Сколько мертвых слов. Я стараюсь не врать. Напрасный труд. Правда так же мертва, как самые последние враки.

— А эта другая, она существует? Кто, откуда взялась?

— Никогда ее не видела. Знаю только то, что сказал сам Скачков. Они вместе работают, и это она сделала первый шаг… воображаю, какой павлиний хвост он предварительно распустил! Видимо, хорошая девочка, да и он не так глуп, чтобы связаться с дрянью. Она на три года моложе меня. Не в пример мне длинноногая. Восторженная. Росла без отца, мечтала о мужчине старше себя, о мужском руководстве, и вот в Скачкове ей почудилась эта нравственная зрелость…

Внезапный — на нервной почве, должно быть, — смех прерывает мое повествование на полуслове. Вообразив милого, в общем-то, ее сердцу Скачкова в подобной патриархальной роли, смеяться начинает и Вера. Мы обе хохочем всласть, до слез, — наш полузабытый детский способ разделываться с бедами. С моей так не справиться, но минута хороша.

Отсмеявшись, Вера облегченно вздыхает:

— Уф! Слава Богу! На страдалицу ты не слишком похожа.

— Боюсь, что слишком. Самочувствие неописуемо гадостное. Не была наркоманкой, но подозреваю, что смахивает на ломку.
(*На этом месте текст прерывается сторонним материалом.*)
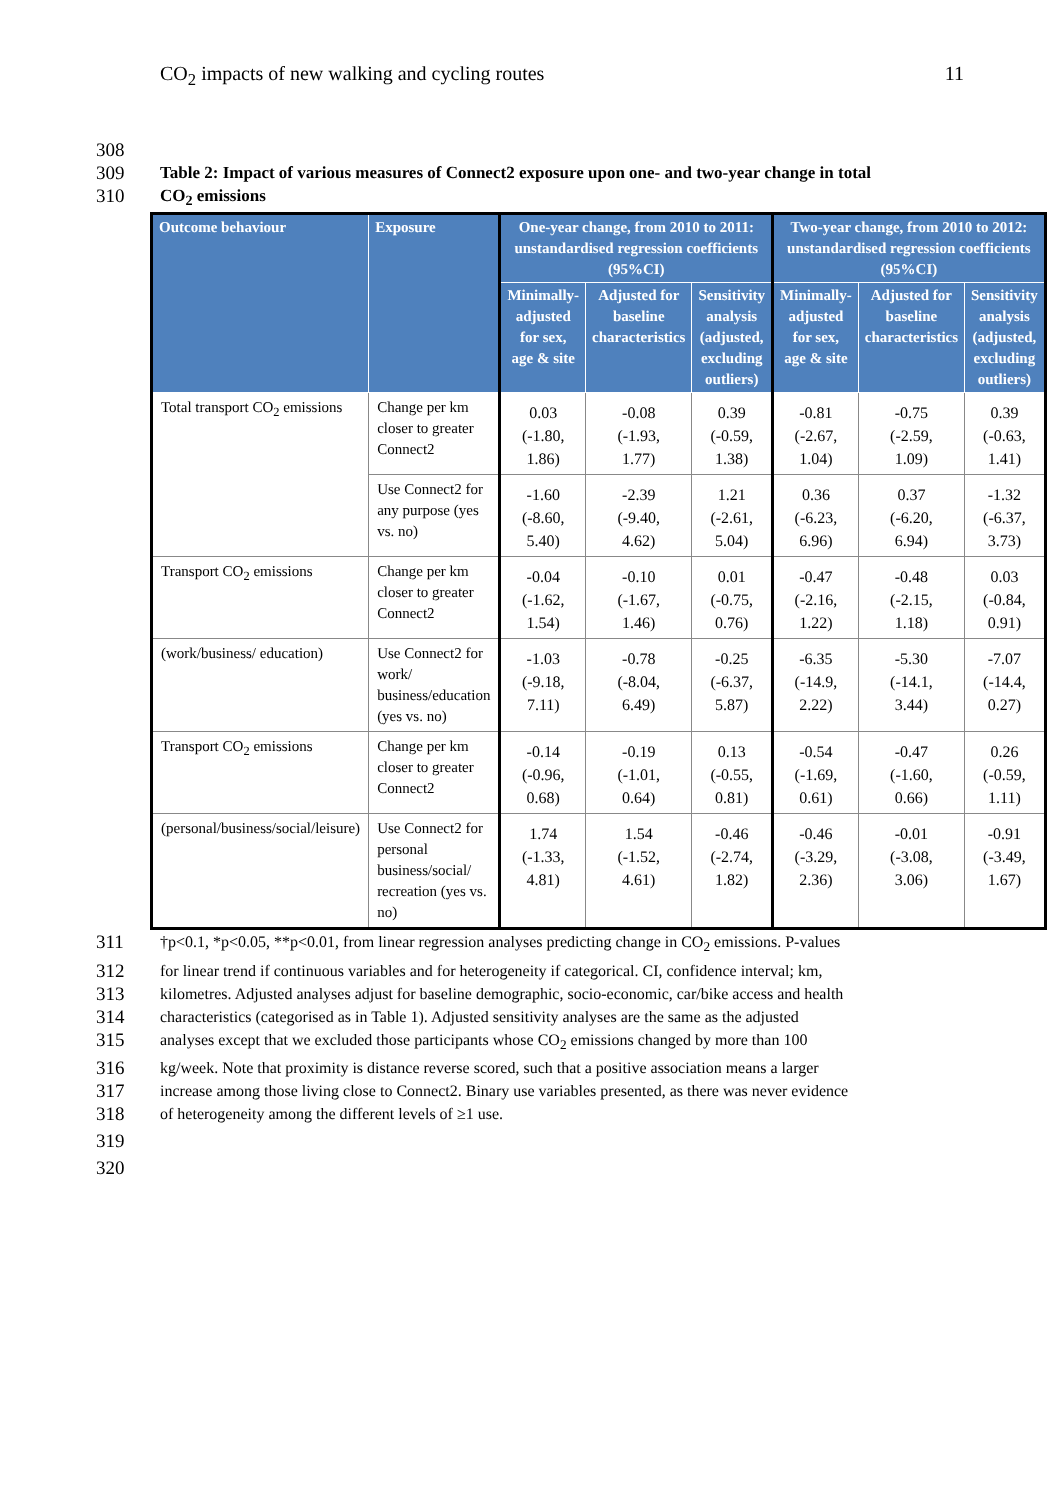CO<sub>2</sub> impacts of new walking and cycling routes 11
308
309 Table 2: Impact of various measures of Connect2 exposure upon one- and two-year change in total
310 CO<sub>2</sub> emissions
| Outcome behaviour | Exposure | One-year change, from 2010 to 2011: unstandardised regression coefficients (95%CI) | | | Two-year change, from 2010 to 2012: unstandardised regression coefficients (95%CI) | | |
| --- | --- | --- | --- | --- | --- | --- | --- |
| | | Minimally-adjusted for sex, age & site | Adjusted for baseline characteristics | Sensitivity analysis (adjusted, excluding outliers) | Minimally-adjusted for sex, age & site | Adjusted for baseline characteristics | Sensitivity analysis (adjusted, excluding outliers) |
| Total transport CO<sub>2</sub> emissions | Change per km closer to greater Connect2 | 0.03 (-1.80, 1.86) | -0.08 (-1.93, 1.77) | 0.39 (-0.59, 1.38) | -0.81 (-2.67, 1.04) | -0.75 (-2.59, 1.09) | 0.39 (-0.63, 1.41) |
| | Use Connect2 for any purpose (yes vs. no) | -1.60 (-8.60, 5.40) | -2.39 (-9.40, 4.62) | 1.21 (-2.61, 5.04) | 0.36 (-6.23, 6.96) | 0.37 (-6.20, 6.94) | -1.32 (-6.37, 3.73) |
| Transport CO<sub>2</sub> emissions | Change per km closer to greater Connect2 | -0.04 (-1.62, 1.54) | -0.10 (-1.67, 1.46) | 0.01 (-0.75, 0.76) | -0.47 (-2.16, 1.22) | -0.48 (-2.15, 1.18) | 0.03 (-0.84, 0.91) |
| (work/business/ education) | Use Connect2 for work/ business/education (yes vs. no) | -1.03 (-9.18, 7.11) | -0.78 (-8.04, 6.49) | -0.25 (-6.37, 5.87) | -6.35 (-14.9, 2.22) | -5.30 (-14.1, 3.44) | -7.07 (-14.4, 0.27) |
| Transport CO<sub>2</sub> emissions | Change per km closer to greater Connect2 | -0.14 (-0.96, 0.68) | -0.19 (-1.01, 0.64) | 0.13 (-0.55, 0.81) | -0.54 (-1.69, 0.61) | -0.47 (-1.60, 0.66) | 0.26 (-0.59, 1.11) |
| (personal/business/social/leisure) | Use Connect2 for personal business/social/ recreation (yes vs. no) | 1.74 (-1.33, 4.81) | 1.54 (-1.52, 4.61) | -0.46 (-2.74, 1.82) | -0.46 (-3.29, 2.36) | -0.01 (-3.08, 3.06) | -0.91 (-3.49, 1.67) |
311 †p<0.1, *p<0.05, **p<0.01, from linear regression analyses predicting change in CO<sub>2</sub> emissions. P-values
312 for linear trend if continuous variables and for heterogeneity if categorical. CI, confidence interval; km,
313 kilometres. Adjusted analyses adjust for baseline demographic, socio-economic, car/bike access and health
314 characteristics (categorised as in Table 1). Adjusted sensitivity analyses are the same as the adjusted
315 analyses except that we excluded those participants whose CO<sub>2</sub> emissions changed by more than 100
316 kg/week. Note that proximity is distance reverse scored, such that a positive association means a larger
317 increase among those living close to Connect2. Binary use variables presented, as there was never evidence
318 of heterogeneity among the different levels of ≥1 use.
319
320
Если еще не хуже.

— Ты вот что учти, — сестрица поворачивает ко мне большеглазое, вмиг посерьезневшее лицо. — Ни отступать, ни падать тебе нельзя. Некуда. У тебя за спиной я. Всю жизнь так было, и теперь так. Падая, ты сомнешь меня. Ты-то потом, может, еще и поднимешься, но меня уже не соберешь. Запомни!

Мы все — что я, что Скачков, что Вера — в ту пору изъяснялись, мыслили, чего доброго, и чувствовали сплошными метафорами. То продирались сквозь их колючие заросли, то блаженствовали под их пышной сенью — ну да, я и тут их наворочу до полного непотребства, без этого не обойтись. Что до последней вериной метафоры, это уж, слава Богу, преувеличение. Но трогательное.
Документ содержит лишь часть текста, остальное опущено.